# Nipple Area Sunday



## Ocean Master (May 20, 2008)

Well I decided not to go but my son and his crew went and had a great time. My daughter in law caught her first Dolphin and her friend "Coozie" caught her first Sailfish. They has a nice Blue on for a while and they all got to see the show. 

They came home with Dolphin, Tile fish, Chicken Dolphin, and Mingo's. Also lot's of video that I will post later.

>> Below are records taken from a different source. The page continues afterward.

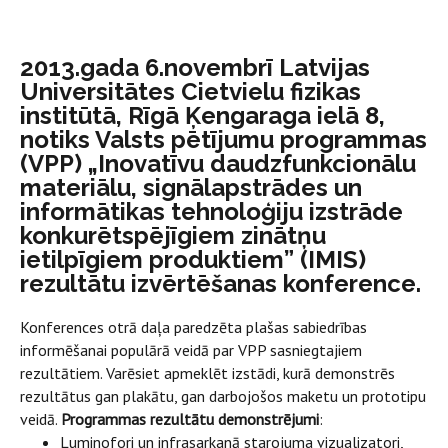
2013.gada 6.novembrī Latvijas
Universitātes Cietvielu fizikas
institūtā, Rīgā Ķengaraga ielā 8,
notiks Valsts pētījumu programmas
(VPP) „Inovatīvu daudzfunkcionālu
materiālu, signālapstrādes un
informātikas tehnoloģiju izstrāde
konkurētspējīgiem zinātņu
ietilpīgiem produktiem” (IMIS)
rezultātu izvērtēšanas konference.
Konferences otrā daļa paredzēta plašas sabiedrības
informēšanai populārā veidā par VPP sasniegtajiem
rezultātiem. Varēsiet apmeklēt izstādi, kurā demonstrēs
rezultātus gan plakātu, gan darbojošos maketu un prototipu
veidā.
Programmas rezultātu demonstrējumi
:
Luminofori un infrasarkanā starojuma vizualizatori,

My son said the seas were great until they were within 2 miles of the beach coming in against the outgoing tide.


----------



## Chris V (Oct 18, 2007)

Beautiful! Congrats on the nice fish and wide-smiling kids


----------



## Frenchy (Oct 2, 2007)

Great day to be out there it seems and great catch, thanks for posting.


----------



## Gamefish27 (Nov 13, 2009)

Sweet ... we went out there as well but did not get a hit


----------



## MSViking (Oct 11, 2007)

Very very nice! I too love seeing he smiling kids and women! Great pics and report!

Robert


----------



## Ocean Master (May 20, 2008)

I will have the funny video tonight.

All the fish caught were on the lure/ballyhoo shown. Even the Blue. It is black/purple with a gunmetal gray cupped head and only 5.5" long. I don't remember where I got it so if anyone knows please let me know.


----------